> _Exercise description_
Set down exactly the lines below, starting at the one that contains "[165,202,236,212] 28.04.2020 ->" and ending at the one that contains "[472,506,502,519] REQ2 ->", with both of those lines included and nothing else.

(Before-and-after change records)

★ ★ ★ ★

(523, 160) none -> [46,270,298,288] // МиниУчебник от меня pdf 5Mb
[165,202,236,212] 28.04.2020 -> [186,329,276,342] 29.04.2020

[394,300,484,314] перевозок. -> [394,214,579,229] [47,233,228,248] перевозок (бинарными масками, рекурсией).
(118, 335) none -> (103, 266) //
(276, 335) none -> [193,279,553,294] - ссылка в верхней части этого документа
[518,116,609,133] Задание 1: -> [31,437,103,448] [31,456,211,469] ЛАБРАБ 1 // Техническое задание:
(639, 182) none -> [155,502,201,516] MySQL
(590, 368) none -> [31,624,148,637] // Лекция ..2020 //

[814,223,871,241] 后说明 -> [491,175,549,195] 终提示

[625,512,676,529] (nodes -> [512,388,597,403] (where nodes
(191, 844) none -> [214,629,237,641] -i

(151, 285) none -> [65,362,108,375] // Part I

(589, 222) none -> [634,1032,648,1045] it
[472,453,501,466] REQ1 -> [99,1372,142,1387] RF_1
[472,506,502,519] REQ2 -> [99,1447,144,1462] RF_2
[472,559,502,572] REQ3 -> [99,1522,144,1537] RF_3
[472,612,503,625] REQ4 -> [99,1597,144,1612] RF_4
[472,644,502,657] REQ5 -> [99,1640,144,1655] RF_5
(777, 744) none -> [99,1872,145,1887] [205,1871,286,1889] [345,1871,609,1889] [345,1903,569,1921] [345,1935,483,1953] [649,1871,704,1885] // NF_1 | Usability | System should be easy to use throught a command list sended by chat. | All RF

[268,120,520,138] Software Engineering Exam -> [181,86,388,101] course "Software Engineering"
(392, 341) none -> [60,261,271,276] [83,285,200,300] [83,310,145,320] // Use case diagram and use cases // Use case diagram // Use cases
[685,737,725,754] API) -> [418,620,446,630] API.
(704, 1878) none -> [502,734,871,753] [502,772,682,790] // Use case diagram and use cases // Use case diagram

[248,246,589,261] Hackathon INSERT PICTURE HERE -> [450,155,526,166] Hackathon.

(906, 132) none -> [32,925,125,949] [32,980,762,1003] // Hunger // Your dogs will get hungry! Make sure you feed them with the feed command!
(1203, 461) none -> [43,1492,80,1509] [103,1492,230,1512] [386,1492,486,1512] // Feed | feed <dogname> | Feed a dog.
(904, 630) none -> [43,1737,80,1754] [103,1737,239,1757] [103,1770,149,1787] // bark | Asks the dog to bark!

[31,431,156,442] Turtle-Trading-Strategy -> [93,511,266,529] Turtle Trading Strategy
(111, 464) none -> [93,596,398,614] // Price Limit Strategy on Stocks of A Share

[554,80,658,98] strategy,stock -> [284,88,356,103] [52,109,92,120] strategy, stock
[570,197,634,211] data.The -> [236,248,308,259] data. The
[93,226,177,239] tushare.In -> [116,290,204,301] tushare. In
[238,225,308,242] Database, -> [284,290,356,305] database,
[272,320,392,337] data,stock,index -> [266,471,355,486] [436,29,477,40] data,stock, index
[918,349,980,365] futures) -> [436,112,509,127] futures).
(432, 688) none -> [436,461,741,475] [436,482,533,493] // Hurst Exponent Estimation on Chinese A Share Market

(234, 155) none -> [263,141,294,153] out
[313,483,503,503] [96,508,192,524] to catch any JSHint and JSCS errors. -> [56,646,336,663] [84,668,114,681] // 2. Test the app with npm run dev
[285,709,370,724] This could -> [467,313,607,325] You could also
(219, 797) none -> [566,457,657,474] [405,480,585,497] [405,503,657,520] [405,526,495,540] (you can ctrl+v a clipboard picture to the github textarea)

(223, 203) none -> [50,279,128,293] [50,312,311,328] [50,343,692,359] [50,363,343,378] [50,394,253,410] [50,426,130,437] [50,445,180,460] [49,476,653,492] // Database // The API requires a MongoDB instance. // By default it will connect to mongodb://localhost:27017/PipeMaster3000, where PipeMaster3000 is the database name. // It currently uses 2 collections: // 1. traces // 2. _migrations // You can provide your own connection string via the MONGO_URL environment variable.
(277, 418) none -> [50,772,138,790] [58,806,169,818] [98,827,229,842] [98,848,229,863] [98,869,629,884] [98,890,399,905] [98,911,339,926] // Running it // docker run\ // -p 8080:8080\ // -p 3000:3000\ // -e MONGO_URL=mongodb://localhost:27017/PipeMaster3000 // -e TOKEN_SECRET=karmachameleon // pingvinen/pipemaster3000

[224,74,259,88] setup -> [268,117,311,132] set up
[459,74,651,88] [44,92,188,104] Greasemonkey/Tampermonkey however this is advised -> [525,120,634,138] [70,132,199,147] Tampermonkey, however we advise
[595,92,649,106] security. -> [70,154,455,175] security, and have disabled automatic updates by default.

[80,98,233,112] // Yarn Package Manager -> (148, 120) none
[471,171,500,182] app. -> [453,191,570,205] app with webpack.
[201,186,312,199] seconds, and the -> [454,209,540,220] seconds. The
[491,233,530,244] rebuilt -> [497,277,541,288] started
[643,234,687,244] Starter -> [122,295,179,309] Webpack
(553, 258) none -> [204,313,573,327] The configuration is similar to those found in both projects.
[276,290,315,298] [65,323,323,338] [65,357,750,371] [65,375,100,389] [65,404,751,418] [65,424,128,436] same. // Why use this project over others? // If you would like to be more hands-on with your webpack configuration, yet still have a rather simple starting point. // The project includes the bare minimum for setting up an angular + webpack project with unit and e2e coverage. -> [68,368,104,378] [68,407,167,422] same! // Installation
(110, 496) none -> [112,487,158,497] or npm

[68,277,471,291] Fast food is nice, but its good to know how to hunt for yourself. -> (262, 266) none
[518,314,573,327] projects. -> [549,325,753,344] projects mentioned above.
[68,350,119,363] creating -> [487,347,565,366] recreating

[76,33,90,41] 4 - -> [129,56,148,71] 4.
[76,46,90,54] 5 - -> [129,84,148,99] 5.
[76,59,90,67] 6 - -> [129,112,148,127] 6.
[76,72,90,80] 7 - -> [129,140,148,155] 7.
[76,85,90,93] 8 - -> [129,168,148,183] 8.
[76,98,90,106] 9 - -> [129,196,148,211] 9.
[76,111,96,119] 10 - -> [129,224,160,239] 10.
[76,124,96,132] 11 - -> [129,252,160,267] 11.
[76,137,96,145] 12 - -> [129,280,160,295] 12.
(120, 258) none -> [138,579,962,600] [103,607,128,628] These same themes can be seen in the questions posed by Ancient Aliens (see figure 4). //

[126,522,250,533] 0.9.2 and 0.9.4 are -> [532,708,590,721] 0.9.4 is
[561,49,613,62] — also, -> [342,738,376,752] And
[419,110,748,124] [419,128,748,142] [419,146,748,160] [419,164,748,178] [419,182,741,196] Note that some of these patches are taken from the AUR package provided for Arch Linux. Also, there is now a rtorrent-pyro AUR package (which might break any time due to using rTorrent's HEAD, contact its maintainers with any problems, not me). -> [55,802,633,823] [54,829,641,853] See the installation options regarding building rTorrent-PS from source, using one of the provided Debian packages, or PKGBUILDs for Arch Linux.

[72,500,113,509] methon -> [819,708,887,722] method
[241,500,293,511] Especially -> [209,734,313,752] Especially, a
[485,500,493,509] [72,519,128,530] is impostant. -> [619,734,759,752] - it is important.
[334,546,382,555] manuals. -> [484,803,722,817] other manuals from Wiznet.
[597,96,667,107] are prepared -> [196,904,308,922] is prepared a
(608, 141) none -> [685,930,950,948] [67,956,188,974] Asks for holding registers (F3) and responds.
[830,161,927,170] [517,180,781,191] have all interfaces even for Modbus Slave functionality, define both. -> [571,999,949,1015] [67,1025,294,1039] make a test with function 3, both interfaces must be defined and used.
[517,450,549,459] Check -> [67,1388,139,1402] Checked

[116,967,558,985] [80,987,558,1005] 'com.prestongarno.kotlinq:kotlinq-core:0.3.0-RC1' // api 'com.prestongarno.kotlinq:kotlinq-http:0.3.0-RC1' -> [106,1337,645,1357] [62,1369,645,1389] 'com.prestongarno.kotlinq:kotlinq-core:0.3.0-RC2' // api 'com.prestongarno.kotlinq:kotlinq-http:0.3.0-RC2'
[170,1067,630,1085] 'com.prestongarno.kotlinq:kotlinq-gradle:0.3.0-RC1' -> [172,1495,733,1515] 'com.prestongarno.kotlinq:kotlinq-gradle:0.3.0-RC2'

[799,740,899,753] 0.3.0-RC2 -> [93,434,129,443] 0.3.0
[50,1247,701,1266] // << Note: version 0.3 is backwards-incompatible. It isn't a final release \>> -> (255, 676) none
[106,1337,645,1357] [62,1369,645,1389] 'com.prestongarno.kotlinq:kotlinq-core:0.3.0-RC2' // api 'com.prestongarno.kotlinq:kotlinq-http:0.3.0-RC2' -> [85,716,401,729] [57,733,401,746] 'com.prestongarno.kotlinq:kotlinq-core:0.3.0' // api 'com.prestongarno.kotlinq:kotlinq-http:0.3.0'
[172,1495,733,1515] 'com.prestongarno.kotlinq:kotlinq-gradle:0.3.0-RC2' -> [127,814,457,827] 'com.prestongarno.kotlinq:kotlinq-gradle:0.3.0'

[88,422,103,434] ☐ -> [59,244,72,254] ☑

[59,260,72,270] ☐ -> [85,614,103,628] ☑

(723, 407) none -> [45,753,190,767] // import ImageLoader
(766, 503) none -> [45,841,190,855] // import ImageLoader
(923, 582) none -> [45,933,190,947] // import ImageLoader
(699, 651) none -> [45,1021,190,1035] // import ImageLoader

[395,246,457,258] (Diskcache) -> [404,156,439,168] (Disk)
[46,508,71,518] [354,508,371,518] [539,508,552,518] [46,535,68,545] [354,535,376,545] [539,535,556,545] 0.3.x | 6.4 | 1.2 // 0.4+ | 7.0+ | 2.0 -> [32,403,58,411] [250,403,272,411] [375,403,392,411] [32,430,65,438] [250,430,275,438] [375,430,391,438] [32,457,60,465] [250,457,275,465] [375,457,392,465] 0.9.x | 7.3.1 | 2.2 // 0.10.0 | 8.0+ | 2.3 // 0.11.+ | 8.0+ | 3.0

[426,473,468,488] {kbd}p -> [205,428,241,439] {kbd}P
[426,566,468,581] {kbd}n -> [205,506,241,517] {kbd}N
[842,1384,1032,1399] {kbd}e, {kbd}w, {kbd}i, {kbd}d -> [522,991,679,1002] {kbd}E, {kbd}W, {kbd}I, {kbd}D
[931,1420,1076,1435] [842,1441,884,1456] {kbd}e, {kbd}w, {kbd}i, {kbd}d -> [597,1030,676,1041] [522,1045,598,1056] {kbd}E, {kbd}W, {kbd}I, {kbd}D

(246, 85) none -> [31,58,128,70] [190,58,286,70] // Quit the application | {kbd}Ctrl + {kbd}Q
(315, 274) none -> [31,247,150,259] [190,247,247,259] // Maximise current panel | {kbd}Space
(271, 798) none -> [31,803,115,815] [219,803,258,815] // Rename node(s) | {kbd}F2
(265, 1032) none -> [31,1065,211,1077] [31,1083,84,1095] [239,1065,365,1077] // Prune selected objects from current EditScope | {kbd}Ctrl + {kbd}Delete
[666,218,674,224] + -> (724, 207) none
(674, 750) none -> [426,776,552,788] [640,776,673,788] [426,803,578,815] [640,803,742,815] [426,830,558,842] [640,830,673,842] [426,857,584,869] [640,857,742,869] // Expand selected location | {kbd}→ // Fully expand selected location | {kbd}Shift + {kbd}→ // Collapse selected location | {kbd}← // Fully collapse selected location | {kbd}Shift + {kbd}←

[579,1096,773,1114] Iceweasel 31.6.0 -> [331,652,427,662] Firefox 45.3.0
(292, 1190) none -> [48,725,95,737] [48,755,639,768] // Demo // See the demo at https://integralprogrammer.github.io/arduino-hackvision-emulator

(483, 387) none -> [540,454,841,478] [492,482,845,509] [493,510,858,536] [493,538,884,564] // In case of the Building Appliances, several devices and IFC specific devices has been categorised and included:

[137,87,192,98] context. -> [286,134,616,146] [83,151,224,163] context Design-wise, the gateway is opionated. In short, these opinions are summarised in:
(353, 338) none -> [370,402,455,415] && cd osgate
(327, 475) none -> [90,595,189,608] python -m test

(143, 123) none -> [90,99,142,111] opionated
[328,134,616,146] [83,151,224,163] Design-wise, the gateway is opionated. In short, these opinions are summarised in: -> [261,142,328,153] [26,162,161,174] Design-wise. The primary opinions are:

★ ★ ★ ★

> _Reply to the task_
[165,202,236,212] 28.04.2020 -> [186,329,276,342] 29.04.2020

[394,300,484,314] перевозок. -> [394,214,579,229] [47,233,228,248] перевозок (бинарными масками, рекурсией).
(118, 335) none -> (103, 266) //
(276, 335) none -> [193,279,553,294] - ссылка в верхней части этого документа
[518,116,609,133] Задание 1: -> [31,437,103,448] [31,456,211,469] ЛАБРАБ 1 // Техническое задание:
(639, 182) none -> [155,502,201,516] MySQL
(590, 368) none -> [31,624,148,637] // Лекция ..2020 //

[814,223,871,241] 后说明 -> [491,175,549,195] 终提示

[625,512,676,529] (nodes -> [512,388,597,403] (where nodes
(191, 844) none -> [214,629,237,641] -i

(151, 285) none -> [65,362,108,375] // Part I

(589, 222) none -> [634,1032,648,1045] it
[472,453,501,466] REQ1 -> [99,1372,142,1387] RF_1
[472,506,502,519] REQ2 -> [99,1447,144,1462] RF_2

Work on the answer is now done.